▶ Текст

# # #

За одной из ширм сидел пожилой человек с экземпляром пьесы на коленях и ручным электрическим фонариком. Это был суфлер, лишенный на этот раз своего привычного места в центре сцены.

Там, где должна была проходить рампа, лежало несколько бережков, а за ними вплотную к большим окнам и старинным стенным зеркалам стоял ряд стульев. Большое кожаное кресло и столик возле него определяли заранее главное место в этом ряду.

Атмосфера в зале была наполнена тем сдержанным волнением, напряженным вниманием, которое хорошо известно каждому театральному человеку в дни торжественных ответственных репетиций и премьер.

Константин Сергеевич должен был прийти на просмотр в так называемой «выгородке» двух актов новой работы молодежи театра — мелодрамы «Сестры Жерар» в 12 часов. И хотя его ждали, чтобы провести в зал, и у входа в театр и даже на улице, он появился неожиданно в глубине фойе, из внутренних комнат. Щурясь на свет фонарей, Константин Сергеевич пробирался среди ширм и лесенок.

«Пришел», — пронеслось по всему залу.

— Я не помешал?.. Может быть, еще не готово?.. — Он остановился посредине «сцены» и, вскинув пенсне, с любопытством знатока оглядывал выгородку.

— Нет, нет, что вы, Константин Сергеевич, все готово, — устремились к нему мы, режиссеры. — Только мы ждали вас совсем с другой стороны… с улицы.

— А я давно в театре… Мы с Василием Васильевичем занимались в его кабинете.

# # #

▶ Фрагменты данных

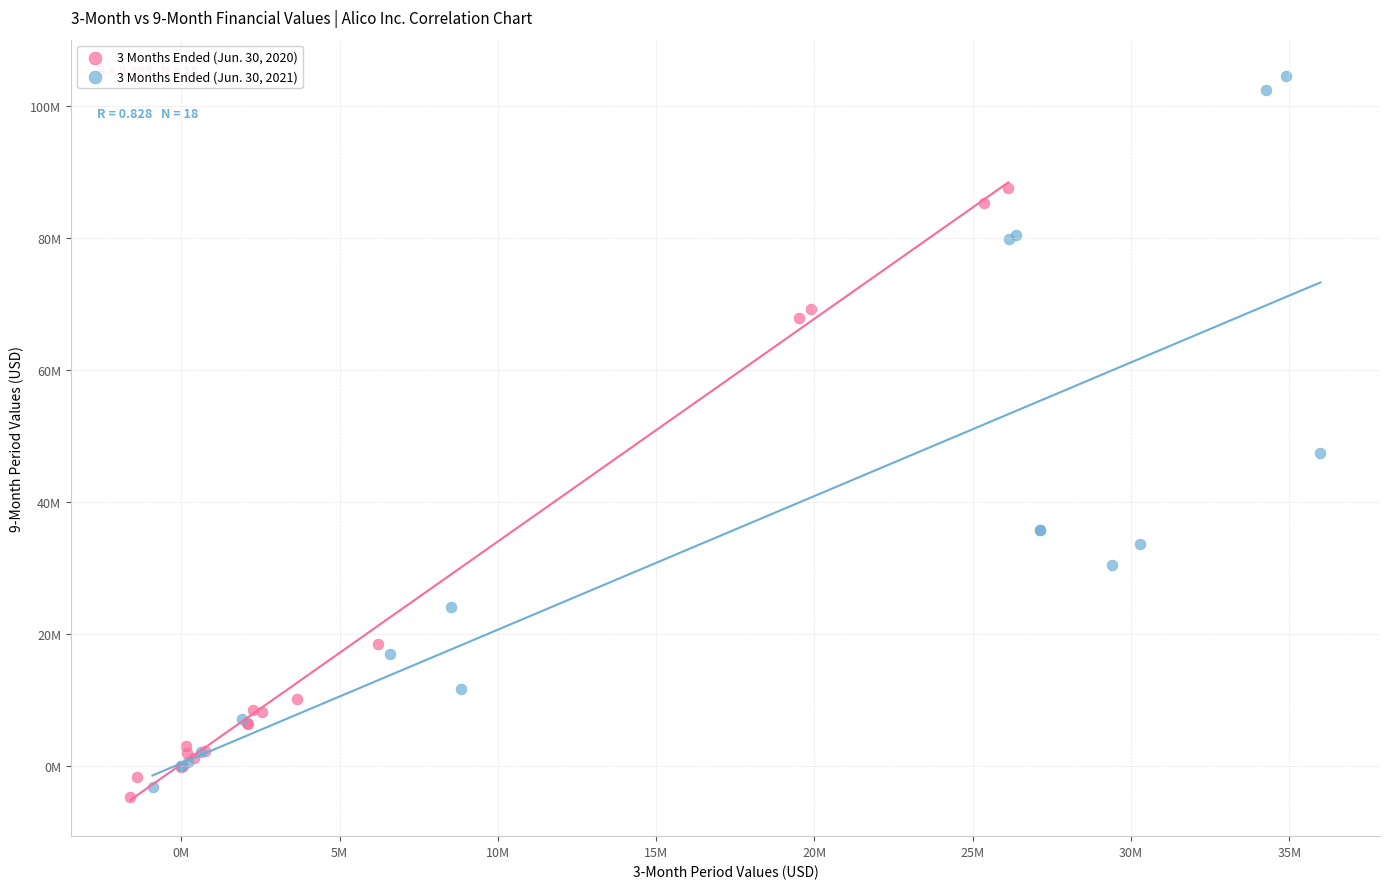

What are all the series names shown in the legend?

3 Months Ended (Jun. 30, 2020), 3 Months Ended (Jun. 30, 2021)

# # #

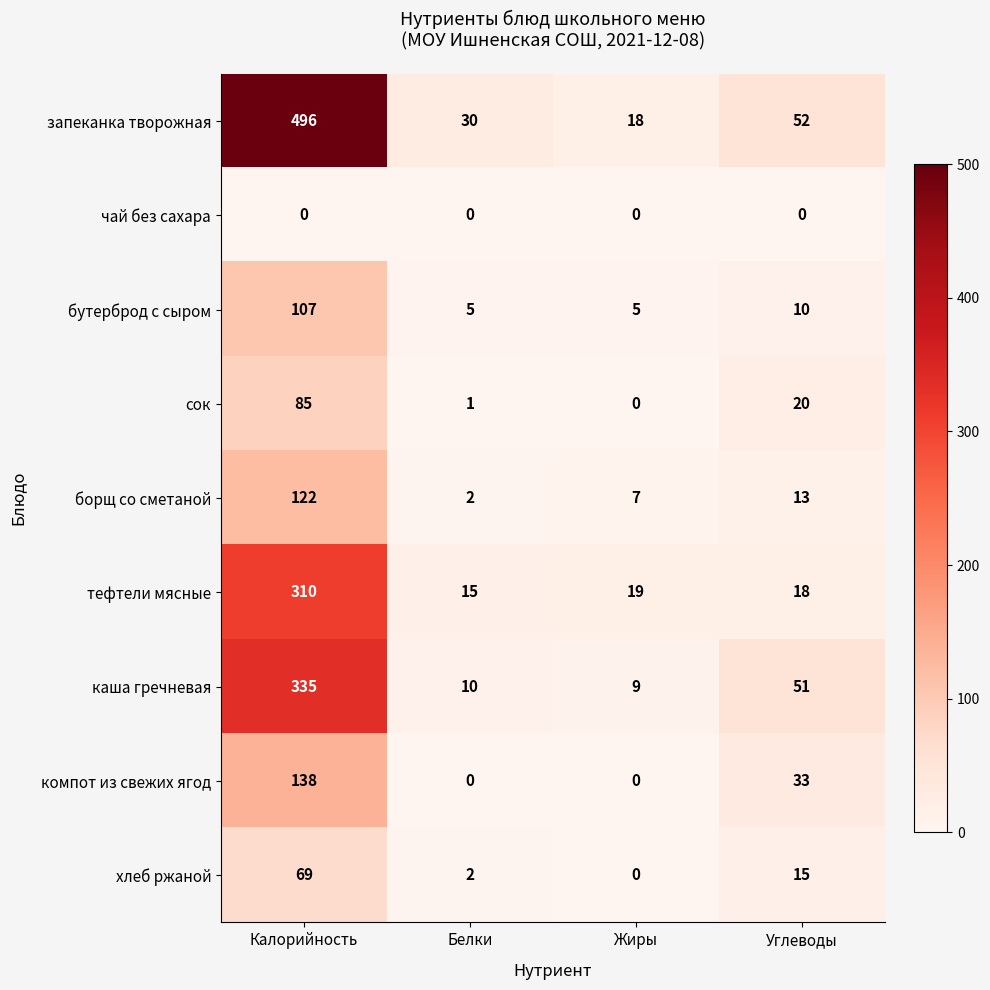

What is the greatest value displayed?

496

# # #

▶ Что сделать
Перечислите по тексту о репетиции всё, что находилось на месте рампы и в ряду за ней. Строки данных представляют собой самостоятельный материал, отдельный от текста.

▶ Решение задачи
Несколько бережков, ряд стульев, большое кожаное кресло и столик возле него.